* _RECORDS_
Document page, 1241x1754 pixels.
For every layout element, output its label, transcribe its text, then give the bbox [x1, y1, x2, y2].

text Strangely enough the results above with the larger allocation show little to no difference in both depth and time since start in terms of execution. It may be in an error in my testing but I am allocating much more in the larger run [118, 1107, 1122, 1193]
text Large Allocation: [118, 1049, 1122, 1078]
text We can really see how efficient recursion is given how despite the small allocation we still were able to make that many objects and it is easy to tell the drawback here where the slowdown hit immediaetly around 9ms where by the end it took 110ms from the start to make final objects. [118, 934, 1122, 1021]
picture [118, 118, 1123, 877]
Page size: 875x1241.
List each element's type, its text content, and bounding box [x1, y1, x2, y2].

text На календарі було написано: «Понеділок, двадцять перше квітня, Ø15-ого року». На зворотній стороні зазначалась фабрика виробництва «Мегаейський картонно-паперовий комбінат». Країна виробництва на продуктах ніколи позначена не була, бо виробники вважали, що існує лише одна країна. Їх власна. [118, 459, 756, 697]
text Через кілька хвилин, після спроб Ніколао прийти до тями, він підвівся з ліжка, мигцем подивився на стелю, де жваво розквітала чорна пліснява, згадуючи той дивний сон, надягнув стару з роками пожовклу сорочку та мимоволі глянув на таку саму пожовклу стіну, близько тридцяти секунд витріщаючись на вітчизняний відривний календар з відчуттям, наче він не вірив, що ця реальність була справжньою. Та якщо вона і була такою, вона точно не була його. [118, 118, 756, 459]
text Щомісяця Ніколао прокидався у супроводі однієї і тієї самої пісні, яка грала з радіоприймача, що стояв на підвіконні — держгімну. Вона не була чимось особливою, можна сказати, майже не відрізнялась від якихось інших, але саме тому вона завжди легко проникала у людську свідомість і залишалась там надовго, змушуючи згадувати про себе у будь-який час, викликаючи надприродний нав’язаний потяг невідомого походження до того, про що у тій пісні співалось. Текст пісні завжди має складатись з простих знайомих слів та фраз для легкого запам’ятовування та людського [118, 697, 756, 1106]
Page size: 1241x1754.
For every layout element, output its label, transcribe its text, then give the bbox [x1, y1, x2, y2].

* _GOAL OF THE EXERCISE_
Express the lines from the start of the records through the line that contains "picture [118, 118, 1123, 877]" as a JSON list of strings, one string per line, leaving out blank lines.

* _OUTPUT OF THE TASK_
[
  "Document page, 1241x1754 pixels.",
  "For every layout element, output its label, transcribe its text, then give the bbox [x1, y1, x2, y2].",
  "text Strangely enough the results above with the larger allocation show little to no difference in both depth and time since start in terms of execution. It may be in an error in my testing but I am allocating much more in the larger run [118, 1107, 1122, 1193]",
  "text Large Allocation: [118, 1049, 1122, 1078]",
  "text We can really see how efficient recursion is given how despite the small allocation we still were able to make that many objects and it is easy to tell the drawback here where the slowdown hit immediaetly around 9ms where by the end it took 110ms from the start to make final objects. [118, 934, 1122, 1021]",
  "picture [118, 118, 1123, 877]"
]